Amerika Serikat pada saat sekarang ini tidak mempunyai kebijakan nasional yang didesain
untuk mempengaruhi distribusi penduduk. Meskipun demikian, kongres telah diminta untuk
menyelidiki dampak berbagai peraturan perundangan dan program terhadap keputusan
individual dan perusahaan dalam berlokasi atau bertempat tinggal dalam negara itu.

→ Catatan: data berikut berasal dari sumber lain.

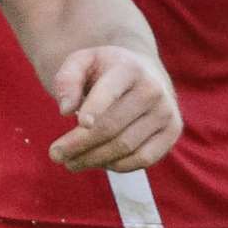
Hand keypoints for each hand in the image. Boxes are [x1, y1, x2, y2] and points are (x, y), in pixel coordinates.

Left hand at [48, 46, 181, 173]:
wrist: (144, 72)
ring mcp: (166, 112)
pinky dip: (118, 166)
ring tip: (71, 162)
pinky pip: (144, 159)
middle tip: (55, 155)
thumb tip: (65, 110)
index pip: (110, 92)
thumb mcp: (82, 62)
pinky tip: (98, 162)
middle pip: (112, 127)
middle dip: (80, 144)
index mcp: (129, 67)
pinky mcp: (172, 132)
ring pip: (126, 147)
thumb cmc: (105, 70)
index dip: (94, 108)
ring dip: (94, 159)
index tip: (78, 123)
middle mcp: (153, 89)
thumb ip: (67, 79)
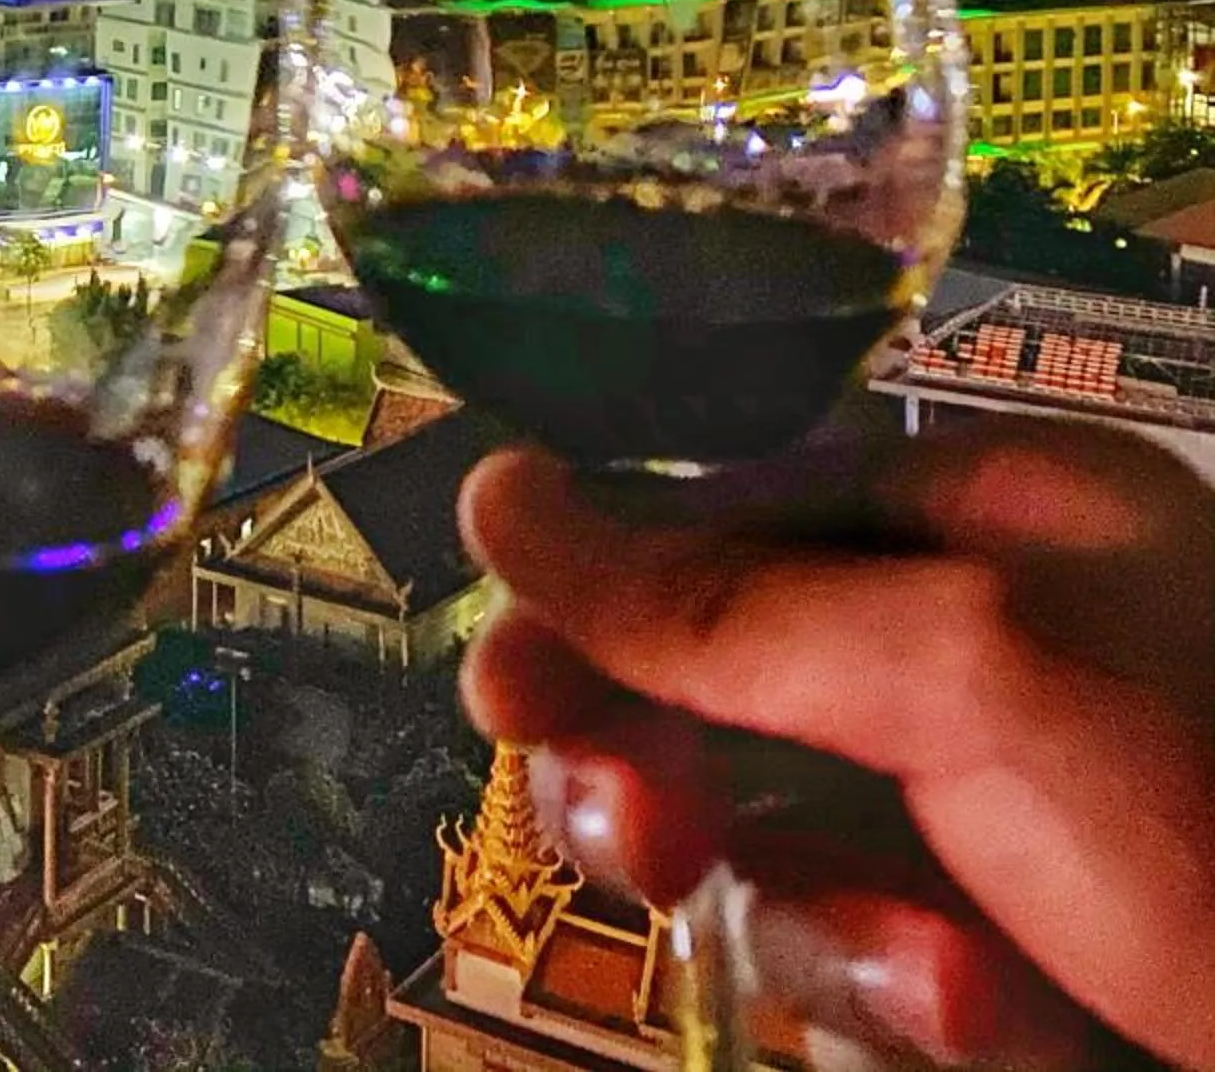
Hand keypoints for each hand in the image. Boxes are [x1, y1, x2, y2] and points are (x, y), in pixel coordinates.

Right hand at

2.             Migrasi dan Kebijaksanaan Migrasi di Indonesia


Di indonesia, studi migrasi telah dilakukan oleh beberapa ahli baik dari dalam maupun
luar negeri dan mencakup daerah-daerah di jawa maupun luar jawa. Hampir semua
memusatkan perhatian pada determinant, pola dan kecenderungan migrasi yang diikuti oleh
usaha penyusunan kebijaksanaan.
Kebijakan migrasi di Indonesia dapat di lihat dari beberapa aspek, yaitu;
1)        Kebijakan yang bersifat eksplisit, menyangkut pengaturan ijin tempat tinggal dan
transmigrasi.
2)        Kebijakan yang bersifat implisit, pengaturan pembangunan regional yang intergrated,
pengembangan pusat-pusat pengembangan skala kecil, serta distribusi wilayah industri kecil.
3)        Kebijakan yang bersifat restrictive, usaha untuk melarang atau membatasi migran masuk ke
kota tertentu yang sudah padat.
4)        Kebijakan yang restraining, usaha untuk menahan agar penduduk pedesaan tidak pindah ke
kota, melalui penciptaan lapangan kerja di daerah asal.
5)        Kebijakan yang bersifat divisionary, usaha untuk membuat daerah alternatif menjadi menarik
(membuka kesempatan kerja) sehingga mempengaruhi arus dan arah migran.